The iterator is not included in this tutorial. Please consult the API documentation for more
info.
Shuffling¶
To shuffle, we need to pass a Sequence[Sample]
to ShuffleIterator
. We can easily
convert an Iterable[Sample]
to Sequence[Sample]
by converting it to a list
.
>>> samples = list(vocab.stoi(samples)) # now we have a sequence
>>> from random import Random
>>> from text2array import ShuffleIterator
>>> iterator = ShuffleIterator(samples, key=lambda s: len(s['ws']), rng=Random(1234))
>>> len(iterator)
3
>>> for s in iterator:
... print(s)
...
{'ws': [3], 'i': 30, 'label': 2}
{'ws': [2, 1, 3], 'i': 20, 'label': 1}
{'ws': [2, 1], 'i': 10, 'label': 1}
The iterator above shuffles the samples but also tries to keep samples with similar lengths
closer. This is useful for NLP where we want to shuffle but also minimize padding in each
batch. If a very short sample ends up in the same batch as a very long one, there would be
a lot of wasted entries for padding. Sorting noisily by length can help mitigate this issue.
This approach is inspired by AllenNLP. Note that
(1) iterator
is an Iterable[Sample]
and (2) shuffling is done whenever iterator
is iterated over.
Batching¶
To do batching, pass an Iterable[Sample]
to BatchIterator
. Since ShuffleIterator
is an Iterable[Sample]
, it is thus possible passing it to perform shuffling and
batching sequentially on each iteration.
>>> from text2array import Batch, BatchIterator, ShuffleIterator
>>> iterator = ShuffleIterator(samples, key=lambda s: len(s['ws']))
>>> iterator = BatchIterator(iterator, batch_size=2)

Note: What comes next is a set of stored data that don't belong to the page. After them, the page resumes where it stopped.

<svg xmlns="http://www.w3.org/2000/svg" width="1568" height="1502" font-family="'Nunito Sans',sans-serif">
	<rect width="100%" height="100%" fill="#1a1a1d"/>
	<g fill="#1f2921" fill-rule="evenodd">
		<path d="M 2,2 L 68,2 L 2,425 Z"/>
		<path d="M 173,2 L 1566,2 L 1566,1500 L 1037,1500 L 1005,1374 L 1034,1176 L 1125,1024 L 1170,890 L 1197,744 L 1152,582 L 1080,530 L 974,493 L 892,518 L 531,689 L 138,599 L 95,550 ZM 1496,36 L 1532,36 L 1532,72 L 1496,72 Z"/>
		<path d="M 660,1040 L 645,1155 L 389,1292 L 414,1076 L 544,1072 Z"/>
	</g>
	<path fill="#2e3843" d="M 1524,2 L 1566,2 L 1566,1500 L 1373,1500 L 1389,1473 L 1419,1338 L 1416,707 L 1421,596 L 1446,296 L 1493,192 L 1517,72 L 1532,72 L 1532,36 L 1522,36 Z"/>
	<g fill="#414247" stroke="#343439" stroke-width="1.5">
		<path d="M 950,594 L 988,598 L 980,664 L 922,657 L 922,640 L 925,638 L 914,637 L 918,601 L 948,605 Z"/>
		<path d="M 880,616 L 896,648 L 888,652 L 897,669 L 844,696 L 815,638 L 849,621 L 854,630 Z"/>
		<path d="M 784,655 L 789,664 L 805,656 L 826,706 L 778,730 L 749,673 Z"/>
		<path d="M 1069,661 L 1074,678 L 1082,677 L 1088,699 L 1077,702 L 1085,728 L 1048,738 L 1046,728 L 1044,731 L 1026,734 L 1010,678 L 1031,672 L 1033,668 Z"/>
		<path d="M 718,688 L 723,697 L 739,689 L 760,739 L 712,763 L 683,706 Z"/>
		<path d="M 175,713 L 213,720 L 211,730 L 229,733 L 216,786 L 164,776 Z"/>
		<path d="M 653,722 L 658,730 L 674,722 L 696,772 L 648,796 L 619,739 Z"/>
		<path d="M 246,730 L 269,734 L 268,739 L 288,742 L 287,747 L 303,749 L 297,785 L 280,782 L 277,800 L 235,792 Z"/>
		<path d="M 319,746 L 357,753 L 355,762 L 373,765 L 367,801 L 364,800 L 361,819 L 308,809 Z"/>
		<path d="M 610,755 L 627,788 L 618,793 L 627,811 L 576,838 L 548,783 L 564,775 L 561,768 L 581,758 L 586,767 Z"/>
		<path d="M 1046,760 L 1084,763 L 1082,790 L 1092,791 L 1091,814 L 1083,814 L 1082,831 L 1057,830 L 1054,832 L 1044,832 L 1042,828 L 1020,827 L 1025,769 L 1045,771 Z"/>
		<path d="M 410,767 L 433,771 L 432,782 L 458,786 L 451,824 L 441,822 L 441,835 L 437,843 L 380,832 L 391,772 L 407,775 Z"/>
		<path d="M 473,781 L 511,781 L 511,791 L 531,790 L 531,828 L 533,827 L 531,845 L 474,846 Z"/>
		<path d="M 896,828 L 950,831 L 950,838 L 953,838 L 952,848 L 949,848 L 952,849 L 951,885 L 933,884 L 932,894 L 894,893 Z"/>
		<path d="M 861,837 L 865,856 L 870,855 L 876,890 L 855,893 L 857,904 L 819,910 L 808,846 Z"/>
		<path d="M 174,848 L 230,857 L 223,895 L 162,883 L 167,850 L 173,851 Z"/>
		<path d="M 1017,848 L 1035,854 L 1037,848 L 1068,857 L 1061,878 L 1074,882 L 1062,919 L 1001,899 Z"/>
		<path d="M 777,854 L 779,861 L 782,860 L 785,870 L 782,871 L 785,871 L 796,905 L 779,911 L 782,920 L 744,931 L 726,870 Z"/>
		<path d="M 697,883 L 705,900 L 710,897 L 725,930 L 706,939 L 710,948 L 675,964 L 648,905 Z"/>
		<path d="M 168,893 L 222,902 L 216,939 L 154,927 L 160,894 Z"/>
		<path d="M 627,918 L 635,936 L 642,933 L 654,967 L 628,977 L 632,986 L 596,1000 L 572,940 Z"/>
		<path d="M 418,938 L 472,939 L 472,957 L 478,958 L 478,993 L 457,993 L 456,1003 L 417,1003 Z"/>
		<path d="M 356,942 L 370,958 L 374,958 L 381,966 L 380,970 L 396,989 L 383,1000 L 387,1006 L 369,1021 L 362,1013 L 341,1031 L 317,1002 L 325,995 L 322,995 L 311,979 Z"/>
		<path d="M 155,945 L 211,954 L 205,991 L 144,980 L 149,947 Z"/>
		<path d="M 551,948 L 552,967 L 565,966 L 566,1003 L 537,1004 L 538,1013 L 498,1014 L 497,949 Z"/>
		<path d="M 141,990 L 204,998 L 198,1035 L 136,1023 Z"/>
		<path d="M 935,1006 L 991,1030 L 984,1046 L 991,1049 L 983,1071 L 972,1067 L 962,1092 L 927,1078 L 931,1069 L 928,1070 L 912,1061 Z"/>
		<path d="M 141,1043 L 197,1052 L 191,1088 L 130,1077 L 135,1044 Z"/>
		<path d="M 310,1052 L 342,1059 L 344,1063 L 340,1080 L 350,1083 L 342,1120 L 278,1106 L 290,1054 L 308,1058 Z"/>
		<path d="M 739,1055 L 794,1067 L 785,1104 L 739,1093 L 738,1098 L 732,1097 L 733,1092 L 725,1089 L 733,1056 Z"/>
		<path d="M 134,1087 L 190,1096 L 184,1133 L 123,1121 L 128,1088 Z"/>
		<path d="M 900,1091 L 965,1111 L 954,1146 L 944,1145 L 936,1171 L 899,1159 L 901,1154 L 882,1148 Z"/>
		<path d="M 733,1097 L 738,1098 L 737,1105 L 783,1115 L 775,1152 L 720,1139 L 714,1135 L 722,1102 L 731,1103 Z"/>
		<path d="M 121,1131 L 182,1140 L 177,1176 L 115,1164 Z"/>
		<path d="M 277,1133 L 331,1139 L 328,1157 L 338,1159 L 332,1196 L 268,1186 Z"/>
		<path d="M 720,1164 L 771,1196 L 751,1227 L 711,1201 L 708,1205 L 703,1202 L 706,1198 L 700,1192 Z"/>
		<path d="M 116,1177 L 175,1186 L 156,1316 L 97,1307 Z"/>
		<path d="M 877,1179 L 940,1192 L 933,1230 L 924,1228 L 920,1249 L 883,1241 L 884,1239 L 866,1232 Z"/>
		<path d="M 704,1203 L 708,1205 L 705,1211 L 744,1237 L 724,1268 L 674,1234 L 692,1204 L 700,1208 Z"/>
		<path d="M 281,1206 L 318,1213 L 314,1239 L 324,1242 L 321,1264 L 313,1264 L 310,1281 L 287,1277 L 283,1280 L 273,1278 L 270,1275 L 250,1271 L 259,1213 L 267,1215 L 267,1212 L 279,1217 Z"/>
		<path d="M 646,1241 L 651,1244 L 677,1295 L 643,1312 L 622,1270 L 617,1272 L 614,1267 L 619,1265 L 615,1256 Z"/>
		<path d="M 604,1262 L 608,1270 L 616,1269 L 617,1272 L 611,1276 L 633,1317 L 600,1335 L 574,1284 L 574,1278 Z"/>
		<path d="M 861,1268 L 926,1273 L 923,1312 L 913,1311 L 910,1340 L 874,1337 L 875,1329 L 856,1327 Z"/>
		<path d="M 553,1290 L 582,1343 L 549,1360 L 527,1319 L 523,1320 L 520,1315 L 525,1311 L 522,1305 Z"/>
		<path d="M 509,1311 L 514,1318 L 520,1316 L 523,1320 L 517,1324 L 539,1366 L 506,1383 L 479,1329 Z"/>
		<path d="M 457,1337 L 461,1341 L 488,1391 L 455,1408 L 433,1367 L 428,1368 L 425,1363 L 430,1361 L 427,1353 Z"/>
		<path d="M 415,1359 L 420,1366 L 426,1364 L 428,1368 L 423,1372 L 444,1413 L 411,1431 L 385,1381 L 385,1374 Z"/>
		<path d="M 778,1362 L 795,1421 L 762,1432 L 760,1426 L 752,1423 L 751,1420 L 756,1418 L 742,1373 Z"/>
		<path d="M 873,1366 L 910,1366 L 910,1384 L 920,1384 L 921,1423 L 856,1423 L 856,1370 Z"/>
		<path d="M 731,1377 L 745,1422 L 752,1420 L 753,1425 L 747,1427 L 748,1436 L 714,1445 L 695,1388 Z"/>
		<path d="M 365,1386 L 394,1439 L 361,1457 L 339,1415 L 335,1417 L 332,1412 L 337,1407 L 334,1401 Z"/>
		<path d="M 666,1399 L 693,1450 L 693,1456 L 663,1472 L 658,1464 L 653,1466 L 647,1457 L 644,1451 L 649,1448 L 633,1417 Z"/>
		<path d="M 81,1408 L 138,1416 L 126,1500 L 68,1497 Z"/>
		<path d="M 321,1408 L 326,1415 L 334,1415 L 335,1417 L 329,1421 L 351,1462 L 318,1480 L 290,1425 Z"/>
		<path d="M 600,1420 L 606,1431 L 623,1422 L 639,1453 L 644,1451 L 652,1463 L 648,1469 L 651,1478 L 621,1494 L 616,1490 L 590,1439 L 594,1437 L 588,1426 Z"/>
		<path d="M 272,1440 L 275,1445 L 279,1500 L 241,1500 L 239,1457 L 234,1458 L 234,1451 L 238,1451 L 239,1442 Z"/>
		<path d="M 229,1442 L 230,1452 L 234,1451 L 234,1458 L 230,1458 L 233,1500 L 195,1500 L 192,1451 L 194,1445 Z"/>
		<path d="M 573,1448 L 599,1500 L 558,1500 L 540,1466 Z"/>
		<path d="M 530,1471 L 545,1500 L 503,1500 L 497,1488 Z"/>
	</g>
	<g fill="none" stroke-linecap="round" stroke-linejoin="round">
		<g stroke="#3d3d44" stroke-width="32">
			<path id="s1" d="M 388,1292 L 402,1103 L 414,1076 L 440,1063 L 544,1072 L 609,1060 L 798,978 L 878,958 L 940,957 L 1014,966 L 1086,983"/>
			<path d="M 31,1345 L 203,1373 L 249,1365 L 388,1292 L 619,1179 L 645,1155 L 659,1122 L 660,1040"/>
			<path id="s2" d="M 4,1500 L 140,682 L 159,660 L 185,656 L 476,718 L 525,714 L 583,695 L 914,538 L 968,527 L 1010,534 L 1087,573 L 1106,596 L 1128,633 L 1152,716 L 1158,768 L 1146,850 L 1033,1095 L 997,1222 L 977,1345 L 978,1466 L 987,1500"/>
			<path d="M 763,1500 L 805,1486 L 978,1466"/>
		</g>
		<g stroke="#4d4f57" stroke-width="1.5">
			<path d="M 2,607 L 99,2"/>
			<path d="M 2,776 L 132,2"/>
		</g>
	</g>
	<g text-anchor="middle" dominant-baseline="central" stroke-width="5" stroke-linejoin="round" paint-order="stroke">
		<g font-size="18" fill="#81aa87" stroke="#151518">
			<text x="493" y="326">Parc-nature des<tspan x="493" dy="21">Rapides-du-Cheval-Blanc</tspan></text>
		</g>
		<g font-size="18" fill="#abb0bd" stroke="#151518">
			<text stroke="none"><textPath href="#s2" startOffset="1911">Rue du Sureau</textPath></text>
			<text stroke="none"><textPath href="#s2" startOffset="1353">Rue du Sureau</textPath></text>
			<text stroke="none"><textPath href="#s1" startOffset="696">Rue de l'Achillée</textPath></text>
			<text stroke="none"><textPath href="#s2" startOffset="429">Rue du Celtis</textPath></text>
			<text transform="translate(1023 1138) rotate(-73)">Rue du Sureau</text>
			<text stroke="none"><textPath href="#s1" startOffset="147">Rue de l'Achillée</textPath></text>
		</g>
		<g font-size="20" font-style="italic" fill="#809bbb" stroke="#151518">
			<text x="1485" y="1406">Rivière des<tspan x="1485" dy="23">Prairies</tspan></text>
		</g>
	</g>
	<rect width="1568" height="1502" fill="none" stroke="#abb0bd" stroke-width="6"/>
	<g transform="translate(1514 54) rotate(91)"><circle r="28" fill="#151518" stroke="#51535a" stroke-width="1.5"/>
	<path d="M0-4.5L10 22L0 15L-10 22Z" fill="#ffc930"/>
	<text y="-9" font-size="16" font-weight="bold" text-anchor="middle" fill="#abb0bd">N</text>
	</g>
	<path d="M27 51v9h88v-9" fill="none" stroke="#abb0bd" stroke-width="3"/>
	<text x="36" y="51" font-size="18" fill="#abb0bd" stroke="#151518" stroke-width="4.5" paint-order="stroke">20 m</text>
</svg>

>>> iterator = ShuffleIterator(iterator) # shuffle the batches
>>> len(iterator)
2
>>> for s in iterator:
... assert isinstance(s, Batch)
...
When iterated over, BatchIterator
produces Batch
objects, which will be explained next.
Batch¶
A Batch
is just a MutableSequence[Sample]
, but it has a to_array
method to convert
samples in that batch to an array. The nice thing is sequential fields are automatically
padded, no matter how deeply nested they are.
>>> samples = [
... {'ws': ['john', 'talks'], 'cs': [list('john'), list('talks')]},
... {'ws': ['john', 'loves', 'mary'], 'cs': [list('john'), list('loves'), list('mary')]},
... {'ws': ['mary'], 'cs': [list('mary')]}
... ]
>>> vocab = Vocab.from_samples(samples, options={'ws': dict(min_count=2), 'cs': dict(min_count=2)})
>>> samples = list(vocab.stoi(samples))
>>> iterator = BatchIterator(samples, batch_size=2)
>>> it = iter(iterator)
>>> batch = next(it)
>>> arr = batch.to_array()
>>> arr['ws']
array([[2, 1, 0],
[2, 1, 3]])
>>> arr['cs']
array([[[ 4, 2, 5, 6, 0],
[ 1, 3, 7, 1, 8],
[ 0, 0, 0, 0, 0]],
[[ 4, 2, 5, 6, 0],
[ 7, 2, 1, 1, 8],
[ 9, 3, 10, 11, 0]]])
Note how Batch.to_array
returns a Mapping[FieldName, np.ndarray]
object, and
sequential fields are automatically padded.